▶ _Problem description_
Print the material from its first line through the line containing "۳.۳. نفقه فرزندان: مسئولیت پایدار پدر", reproducing each line without any change.

Start of Dataset entries

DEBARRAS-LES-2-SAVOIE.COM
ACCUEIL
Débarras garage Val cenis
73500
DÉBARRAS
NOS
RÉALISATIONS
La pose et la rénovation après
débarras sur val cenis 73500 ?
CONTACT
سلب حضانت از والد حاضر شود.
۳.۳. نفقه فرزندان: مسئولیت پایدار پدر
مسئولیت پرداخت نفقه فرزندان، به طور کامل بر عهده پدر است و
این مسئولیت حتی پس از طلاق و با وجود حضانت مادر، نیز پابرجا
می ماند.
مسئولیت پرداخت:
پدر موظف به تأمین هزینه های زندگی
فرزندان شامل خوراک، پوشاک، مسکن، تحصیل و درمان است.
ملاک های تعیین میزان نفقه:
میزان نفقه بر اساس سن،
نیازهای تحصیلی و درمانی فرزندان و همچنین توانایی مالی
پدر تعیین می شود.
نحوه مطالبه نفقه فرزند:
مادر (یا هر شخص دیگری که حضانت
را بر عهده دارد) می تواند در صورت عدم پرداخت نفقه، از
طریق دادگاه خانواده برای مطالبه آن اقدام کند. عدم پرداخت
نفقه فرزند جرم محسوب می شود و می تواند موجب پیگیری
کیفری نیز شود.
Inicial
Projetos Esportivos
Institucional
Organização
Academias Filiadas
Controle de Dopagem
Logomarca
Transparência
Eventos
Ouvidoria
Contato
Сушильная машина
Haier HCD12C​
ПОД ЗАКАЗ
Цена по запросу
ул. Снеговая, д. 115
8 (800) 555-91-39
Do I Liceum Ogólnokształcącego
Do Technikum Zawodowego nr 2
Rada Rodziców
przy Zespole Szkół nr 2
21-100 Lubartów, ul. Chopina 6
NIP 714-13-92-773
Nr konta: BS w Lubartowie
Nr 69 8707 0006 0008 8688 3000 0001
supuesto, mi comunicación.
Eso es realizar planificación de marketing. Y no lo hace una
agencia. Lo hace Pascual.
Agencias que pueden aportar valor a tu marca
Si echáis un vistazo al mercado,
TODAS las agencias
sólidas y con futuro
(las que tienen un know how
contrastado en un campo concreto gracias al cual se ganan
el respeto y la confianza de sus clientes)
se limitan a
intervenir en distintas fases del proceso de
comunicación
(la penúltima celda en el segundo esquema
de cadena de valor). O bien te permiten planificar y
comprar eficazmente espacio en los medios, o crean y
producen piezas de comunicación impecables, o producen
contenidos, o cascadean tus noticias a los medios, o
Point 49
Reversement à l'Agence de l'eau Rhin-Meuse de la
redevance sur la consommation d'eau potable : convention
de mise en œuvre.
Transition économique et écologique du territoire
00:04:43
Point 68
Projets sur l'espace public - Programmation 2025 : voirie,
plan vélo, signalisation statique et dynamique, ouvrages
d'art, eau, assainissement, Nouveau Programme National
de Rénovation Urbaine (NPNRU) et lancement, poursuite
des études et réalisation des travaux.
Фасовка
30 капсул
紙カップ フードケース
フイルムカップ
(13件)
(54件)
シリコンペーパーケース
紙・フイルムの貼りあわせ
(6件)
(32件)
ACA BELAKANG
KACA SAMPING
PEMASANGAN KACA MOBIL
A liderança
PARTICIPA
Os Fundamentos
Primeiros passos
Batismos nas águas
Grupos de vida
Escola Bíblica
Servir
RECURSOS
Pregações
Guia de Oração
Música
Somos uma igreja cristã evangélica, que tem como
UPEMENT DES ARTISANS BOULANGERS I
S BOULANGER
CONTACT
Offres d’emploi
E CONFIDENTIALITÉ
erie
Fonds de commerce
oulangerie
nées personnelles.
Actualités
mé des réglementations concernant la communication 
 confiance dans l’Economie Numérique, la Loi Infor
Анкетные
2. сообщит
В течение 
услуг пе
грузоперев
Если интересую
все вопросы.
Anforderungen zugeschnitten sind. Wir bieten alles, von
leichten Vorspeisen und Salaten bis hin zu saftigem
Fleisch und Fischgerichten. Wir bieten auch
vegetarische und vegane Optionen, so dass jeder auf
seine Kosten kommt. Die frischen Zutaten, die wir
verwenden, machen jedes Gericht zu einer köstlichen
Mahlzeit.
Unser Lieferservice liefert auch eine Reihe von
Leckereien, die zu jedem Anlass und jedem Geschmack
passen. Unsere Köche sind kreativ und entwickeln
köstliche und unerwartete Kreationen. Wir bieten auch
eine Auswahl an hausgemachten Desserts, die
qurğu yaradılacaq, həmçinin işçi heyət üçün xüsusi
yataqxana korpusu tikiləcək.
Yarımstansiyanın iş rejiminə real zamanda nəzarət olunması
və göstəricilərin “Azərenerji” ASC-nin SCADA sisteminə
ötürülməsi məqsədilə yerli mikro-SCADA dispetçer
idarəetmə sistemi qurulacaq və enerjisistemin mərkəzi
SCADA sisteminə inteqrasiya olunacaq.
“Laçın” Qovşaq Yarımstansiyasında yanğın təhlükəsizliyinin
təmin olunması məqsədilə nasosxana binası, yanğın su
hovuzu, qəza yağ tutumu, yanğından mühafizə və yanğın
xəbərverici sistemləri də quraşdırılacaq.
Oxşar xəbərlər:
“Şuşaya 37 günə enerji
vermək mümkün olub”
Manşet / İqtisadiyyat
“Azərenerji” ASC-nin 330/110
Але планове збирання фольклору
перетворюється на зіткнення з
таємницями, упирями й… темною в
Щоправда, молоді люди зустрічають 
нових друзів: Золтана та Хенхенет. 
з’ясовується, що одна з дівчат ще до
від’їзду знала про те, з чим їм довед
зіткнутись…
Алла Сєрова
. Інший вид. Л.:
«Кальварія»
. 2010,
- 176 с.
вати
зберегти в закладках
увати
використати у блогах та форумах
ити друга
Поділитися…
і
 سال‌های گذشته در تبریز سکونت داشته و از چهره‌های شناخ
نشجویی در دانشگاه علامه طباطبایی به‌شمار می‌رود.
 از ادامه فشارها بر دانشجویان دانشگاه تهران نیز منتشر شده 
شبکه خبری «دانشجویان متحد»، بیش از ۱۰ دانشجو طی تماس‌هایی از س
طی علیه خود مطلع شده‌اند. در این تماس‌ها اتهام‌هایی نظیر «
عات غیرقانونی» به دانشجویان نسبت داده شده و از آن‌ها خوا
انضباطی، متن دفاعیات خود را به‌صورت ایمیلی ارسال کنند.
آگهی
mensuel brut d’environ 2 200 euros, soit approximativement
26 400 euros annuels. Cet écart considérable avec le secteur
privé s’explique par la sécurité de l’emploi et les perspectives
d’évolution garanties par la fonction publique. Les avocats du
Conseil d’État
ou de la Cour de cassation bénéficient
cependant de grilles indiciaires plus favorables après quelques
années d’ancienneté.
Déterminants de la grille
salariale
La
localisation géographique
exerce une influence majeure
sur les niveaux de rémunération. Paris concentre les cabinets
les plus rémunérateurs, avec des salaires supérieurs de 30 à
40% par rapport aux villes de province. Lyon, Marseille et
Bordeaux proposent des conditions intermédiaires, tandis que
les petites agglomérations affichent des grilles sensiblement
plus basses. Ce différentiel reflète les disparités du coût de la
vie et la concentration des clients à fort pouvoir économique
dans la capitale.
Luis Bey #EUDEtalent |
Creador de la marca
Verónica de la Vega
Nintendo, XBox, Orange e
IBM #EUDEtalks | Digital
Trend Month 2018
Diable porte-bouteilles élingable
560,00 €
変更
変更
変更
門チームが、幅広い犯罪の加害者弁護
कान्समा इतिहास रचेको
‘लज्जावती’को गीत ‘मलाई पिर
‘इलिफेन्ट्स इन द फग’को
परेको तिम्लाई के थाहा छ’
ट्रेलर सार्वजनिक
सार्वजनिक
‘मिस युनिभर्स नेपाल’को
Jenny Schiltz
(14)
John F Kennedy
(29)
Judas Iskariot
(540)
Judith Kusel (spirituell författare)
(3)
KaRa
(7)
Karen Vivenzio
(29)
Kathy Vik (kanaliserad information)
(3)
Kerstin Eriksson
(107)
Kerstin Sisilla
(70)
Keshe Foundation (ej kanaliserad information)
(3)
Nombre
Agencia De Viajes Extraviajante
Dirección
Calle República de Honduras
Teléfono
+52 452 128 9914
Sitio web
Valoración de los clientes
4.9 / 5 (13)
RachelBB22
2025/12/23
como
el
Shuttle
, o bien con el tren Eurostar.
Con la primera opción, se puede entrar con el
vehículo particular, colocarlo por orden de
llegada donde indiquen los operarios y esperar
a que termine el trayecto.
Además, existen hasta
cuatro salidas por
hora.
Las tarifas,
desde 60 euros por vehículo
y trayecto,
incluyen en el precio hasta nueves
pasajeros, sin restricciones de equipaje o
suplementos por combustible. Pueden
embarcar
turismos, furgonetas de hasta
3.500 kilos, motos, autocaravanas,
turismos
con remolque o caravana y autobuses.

End of Dataset entries

▶ _Task output_
DEBARRAS-LES-2-SAVOIE.COM
ACCUEIL
Débarras garage Val cenis
73500
DÉBARRAS
NOS
RÉALISATIONS
La pose et la rénovation après
débarras sur val cenis 73500 ?
CONTACT
سلب حضانت از والد حاضر شود.
۳.۳. نفقه فرزندان: مسئولیت پایدار پدر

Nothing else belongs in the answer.